若map存储空间不够时(大于临界值threshold),则会进行扩容。看一下源码:
/**
* Rehashes the contents of this map into a new array with a
* larger capacity. This method is called automatically when the
* number of keys in this map reaches its threshold.
*
* If current capacity is MAXIMUM_CAPACITY, this method does not
* resize the map, but sets threshold to Integer.MAX_VALUE.
* This has the effect of preventing future calls.
*
* @param newCapacity the new capacity, MUST be a power of two;
* must be greater than current capacity unless current
* capacity is MAXIMUM_CAPACITY (in which case value
* is irrelevant).
*/
void resize(int newCapacity) {
Entry[] oldTable = table;
int oldCapacity = oldTable.length;
if (oldCapacity == MAXIMUM_CAPACITY) {
threshold = Integer.MAX_VALUE;
return;
}
Entry[] newTable = new Entry[newCapacity];
transfer(newTable, initHashSeedAsNeeded(newCapacity));
table = newTable;
threshold = (int)Math.min(newCapacity * loadFactor, MAXIMUM_CAPACITY + 1);
}
/**
* Transfers all entries from current table to newTable.
*/
void transfer(Entry[] newTable, boolean rehash) {
int newCapacity = newTable.length;
for (Entry<K,V> e : table) {
while(null != e) {
Entry<K,V> next = e.next;
if (rehash) {
e.hash = null == e.key ? 0 : hash(e.key);
}
int i = indexFor(e.hash, newCapacity);
e.next = newTable[i];
newTable[i] = e;
e = next;
}
}
}
先判断容量是否已达最大值(1<<30),若已达系统默认最大值,则直接赋为Integer.MAX_Value.未达最大值,则会走下面的transfer逻辑。
transfer的逻辑是将原map各bucket的值,按照新的策略,重新放入各bucket内。
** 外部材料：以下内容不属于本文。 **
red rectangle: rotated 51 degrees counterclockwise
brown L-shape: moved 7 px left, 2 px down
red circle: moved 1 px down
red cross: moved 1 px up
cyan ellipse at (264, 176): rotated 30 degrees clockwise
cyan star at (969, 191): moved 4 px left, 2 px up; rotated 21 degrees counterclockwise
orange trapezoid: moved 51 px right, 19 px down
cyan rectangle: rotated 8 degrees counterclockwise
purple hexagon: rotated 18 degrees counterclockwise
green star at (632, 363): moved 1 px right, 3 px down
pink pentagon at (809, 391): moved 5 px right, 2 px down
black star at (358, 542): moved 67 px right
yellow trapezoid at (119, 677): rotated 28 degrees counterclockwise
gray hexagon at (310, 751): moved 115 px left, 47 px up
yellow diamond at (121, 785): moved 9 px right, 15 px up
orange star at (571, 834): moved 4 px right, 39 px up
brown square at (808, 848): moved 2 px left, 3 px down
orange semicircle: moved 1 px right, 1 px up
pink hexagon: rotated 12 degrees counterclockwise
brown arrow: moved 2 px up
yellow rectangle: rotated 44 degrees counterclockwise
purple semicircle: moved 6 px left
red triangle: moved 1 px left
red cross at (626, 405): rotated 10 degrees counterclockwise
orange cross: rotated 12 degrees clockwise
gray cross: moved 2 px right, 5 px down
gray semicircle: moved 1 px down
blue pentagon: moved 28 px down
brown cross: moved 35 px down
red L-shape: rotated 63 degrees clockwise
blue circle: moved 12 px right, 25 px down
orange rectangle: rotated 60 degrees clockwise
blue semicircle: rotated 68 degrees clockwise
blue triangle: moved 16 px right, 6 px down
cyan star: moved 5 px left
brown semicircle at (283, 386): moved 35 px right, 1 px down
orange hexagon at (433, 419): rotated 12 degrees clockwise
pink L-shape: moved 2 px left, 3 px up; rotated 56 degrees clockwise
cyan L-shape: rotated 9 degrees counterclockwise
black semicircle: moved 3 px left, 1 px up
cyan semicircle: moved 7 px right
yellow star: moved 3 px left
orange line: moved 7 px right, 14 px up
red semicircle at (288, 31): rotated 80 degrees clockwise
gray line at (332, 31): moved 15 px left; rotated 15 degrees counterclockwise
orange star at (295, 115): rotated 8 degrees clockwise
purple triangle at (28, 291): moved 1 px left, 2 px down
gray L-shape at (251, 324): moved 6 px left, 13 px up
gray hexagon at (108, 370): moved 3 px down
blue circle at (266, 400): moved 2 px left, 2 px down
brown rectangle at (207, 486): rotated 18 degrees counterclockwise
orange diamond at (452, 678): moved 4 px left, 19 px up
但是由于HashMap是非线程安全的,在这一步可能会出现环,那么在get的时候就会出现oom异常。一个例子可以看这个:http://www.cnblogs.com/ITtangtang/p/3966467.html
移除元素的源码如下:
/**
* Removes the mapping for the specified key from this map if present.
*
* @param key key whose mapping is to be removed from the map
* @return the previous value associated with <tt>key</tt>, or
* <tt>null</tt> if there was no mapping for <tt>key</tt>.
* (A <tt>null</tt> return can also indicate that the map
* previously associated <tt>null</tt> with <tt>key</tt>.)
*/
public V remove(Object key) {
Entry<K,V> e = removeEntryForKey(key);
return (e == null ? null : e.value);
}
/**
* Removes and returns the entry associated with the specified key
* in the HashMap. Returns null if the HashMap contains no mapping
* for this key.
*/
final Entry<K,V> removeEntryForKey(Object key) {
if (size == 0) {
return null;
}
int hash = (key == null) ? 0 : hash(key);
int i = indexFor(hash, table.length);
Entry<K,V> prev = table[i];
Entry<K,V> e = prev;
while (e != null) {
Entry<K,V> next = e.next;
Object k;
if (e.hash == hash &&
((k = e.key) == key || (key != null && key.equals(k)))) {
modCount++;
size--;
if (prev == e)
table[i] = next;
else
prev.next = next;
e.recordRemoval(this);
return e;
}
prev = e;
e = next;
}
return e;
}
核心也是在下面的removeEntryForKey方法上。步骤也是类似的,先定位到bucket,然后对这个bucket进行循环,找到该key对应的元素,将其指向下一个,当前元素没有引用了,会被GC回收掉。
最后看一下类图中继承的cloneable接口的实现:
/**
* Returns a shallow copy of this <tt>HashMap</tt> instance: the keys and
* values themselves are not cloned.
*
* @return a shallow copy of this map
*/
public Object clone() {
HashMap<K,V> result = null;
try {
result = (HashMap<K,V>)super.clone();
} catch (CloneNotSupportedException e) {
// assert false;
}
if (result.table != EMPTY_TABLE) {
result.inflateTable(Math.min(
(int) Math.min(
size * Math.min(1 / loadFactor, 4.0f),
// we have limits...
HashMap.MAXIMUM_CAPACITY),
table.length));
}
result.entrySet = null;
result.modCount = 0;
result.size = 0;
result.init();
result.putAllForCreate(this);
return result;
}
注释里已经声明了这个clone方法只是一个浅复制。一般是不推荐直接clone的。